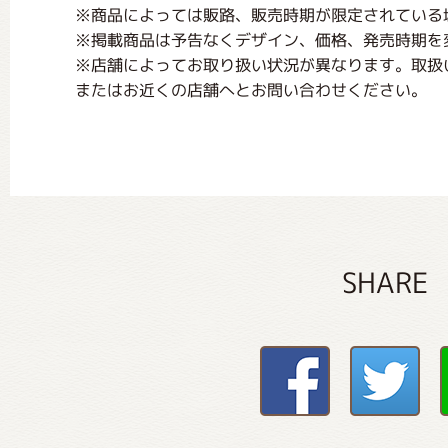
※商品によっては販路、販売時期が限定されている
※掲載商品は予告なくデザイン、価格、発売時期を
※店舗によってお取り扱い状況が異なります。取扱
またはお近くの店舗へとお問い合わせください。
SHARE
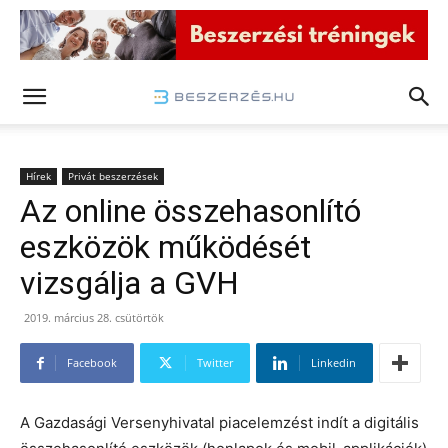
Hírek
Privát beszerzések
Az online összehasonlító
eszközök működését
vizsgálja a GVH
2019. március 28. csütörtök
Facebook
Twitter
Linkedin
A Gazdasági Versenyhivatal piacelemzést indít a digitális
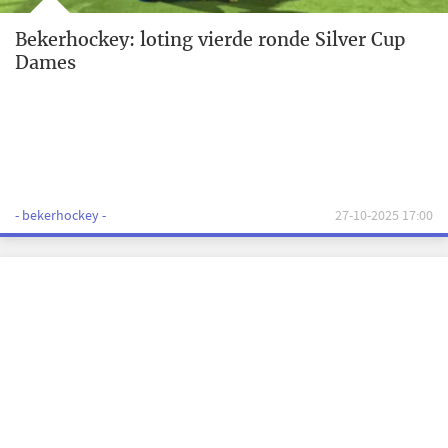
Bekerhockey: loting vierde ronde Silver Cup
Dames
- bekerhockey -
27-10-2025 17:00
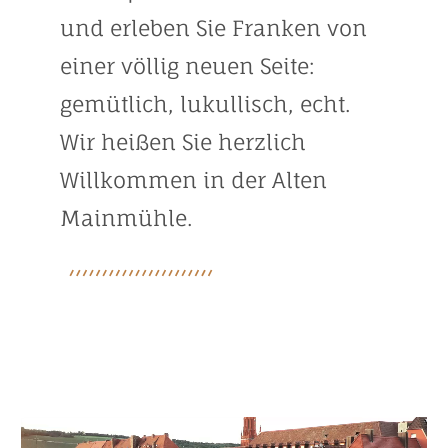
und erleben Sie Franken von
einer völlig neuen Seite:
gemütlich, lukullisch, echt.
Wir heißen Sie herzlich
Willkommen in der Alten
Mainmühle.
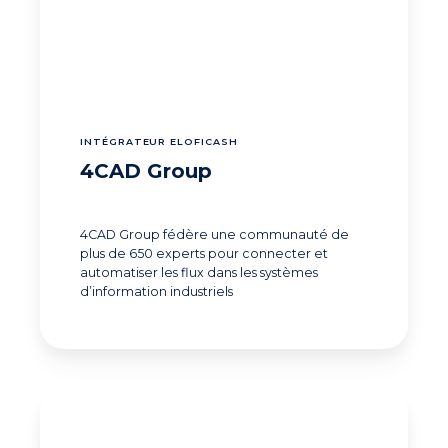
INTÉGRATEUR ELOFICASH
4CAD Group
4CAD Group fédère une communauté de
plus de 650 experts pour connecter et
automatiser les flux dans les systèmes
d’information industriels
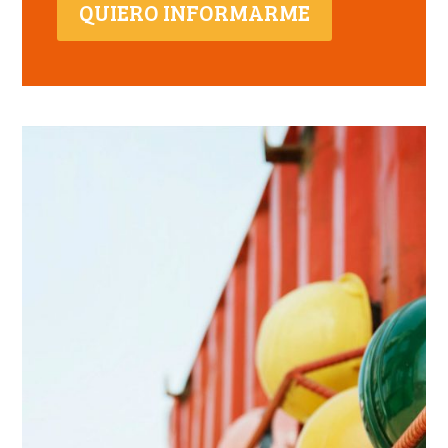
QUIERO INFORMARME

* WORK ORDER: Find the line containing "27-10-2025 17:00" in the records above, then copy it and every line after it exactly, through the last one, without any pictures.

* TASK RESPONSE:
27-10-2025 17:00
und erleben Sie Franken von
einer völlig neuen Seite:
gemütlich, lukullisch, echt.
Wir heißen Sie herzlich
Willkommen in der Alten
Mainmühle.
INTÉGRATEUR ELOFICASH
4CAD Group
4CAD Group fédère une communauté de
plus de 650 experts pour connecter et
automatiser les flux dans les systèmes
d’information industriels
QUIERO INFORMARME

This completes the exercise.